Build Up the Girl to Build Brilliant Women
As a parenting society are we going too far to claim we should not tell our daughters they are smart or beautiful or anything positive really?
Because the fear of telling them something positive is that they will become spoiled egomaniacs?
I’ve read 3 articles this morning to not tell girls they are SMART and I’m angry.
The world will tell our girls enough negative messages. They are in a battle to prove their worth in what has ended up being a fairly unkind society. But kindness is still winning! I fear we are going to undo the last hopes we have of making kindness the only option of choice, though.
Home is the only place to encourage them to know they are truly smart, beautiful and special exactly as they are in a million combinations of adjectives to combat against the uniformity of media and unkindnesses of tough friendships and mean people.
If parents put their kids in their place, by downplaying kind things that could have been said, then some kids will NEVER hear a kind thing.
This doesn’t mean telling them they behaved when they didn’t, or encouraging unnatural beauty when not age appropriate, or pushing for excellence wherever they can be more. It does not mean encouraging perfection, or punishing lack of it, because perfection doesn’t exist. It just means, every child is already enough as they are.
This does mean not swinging too far away from saying good things too. They will live up to their best selves in every aspect if they are shown what that best unique version of that “self” is, with healthy mistakes and a strong but kind guiding hand helping them learn from them.
Stop the “don’t call girls…. (insert kindness) because… (some horrible fate will happen to their character if you say something nice to them)” trend. It’s just a trend.
And further, if we constantly “put them in their place” with false notions of keeping them humble, or unspoiled, or whatever the intent is, we’re teaching them to do the same to others… while also expecting them to be nice, giving, forgiving, kind, etc. Mixed message. They will do what we show them we do.

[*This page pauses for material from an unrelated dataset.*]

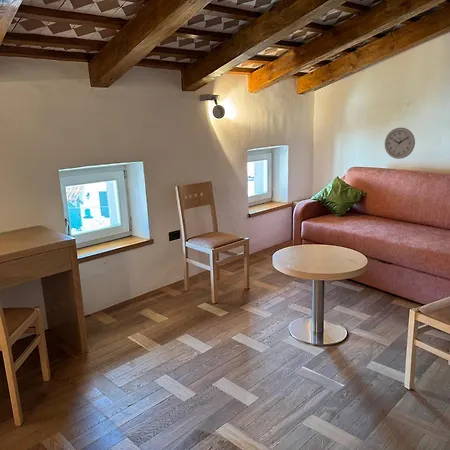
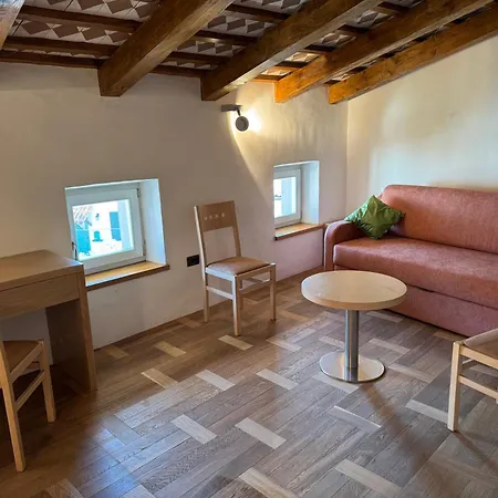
- wall clock [384,127,416,160]
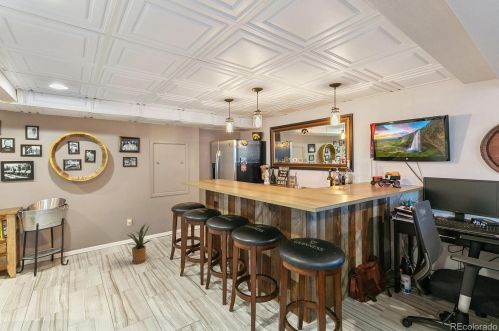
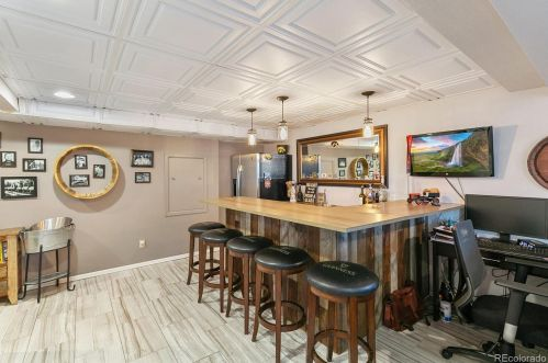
- house plant [126,222,152,265]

Let’s continue to have high expectations for our daughters… but lets also speak kind words to our daughters as often as we can… smart, beautiful, strong, powerful, creative, kind, funny, clever, influential, inspiring, encouraging, independent, assertive, insightful… so many good words to tell a girl how AWESOME she is.

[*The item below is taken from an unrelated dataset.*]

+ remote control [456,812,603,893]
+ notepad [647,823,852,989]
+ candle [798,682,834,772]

And don’t let her turn into an adult having NEVER heard she’s beautiful, like many articles will tell you. Just don’t let that be the only thing that defines her. Tell her she’s smart and a million other wonderful character-defining qualities too.
And if you do, you will raise a beautiful, smart and very unique person who will become a brilliant woman at whatever she choose to do. Because she will be confident in a way that is only developed at home. (And yes, same goes for boys.)
I’m still raising my daughters. I fail often in saying and doing the right thing. I verge on being too soft with discipline (mostly because I have had few reasons to be tough so far, but see I need new skills as we enter the tweens), but I will never apologize for saying too many kind, truthful things to my girls. And no article can stop me from telling them they are smart and beautiful and a myriad of other unique things that make them who they are.
What are your thoughts? How do you guide your child with a tough loving hand while also boosting their esteem appropriately?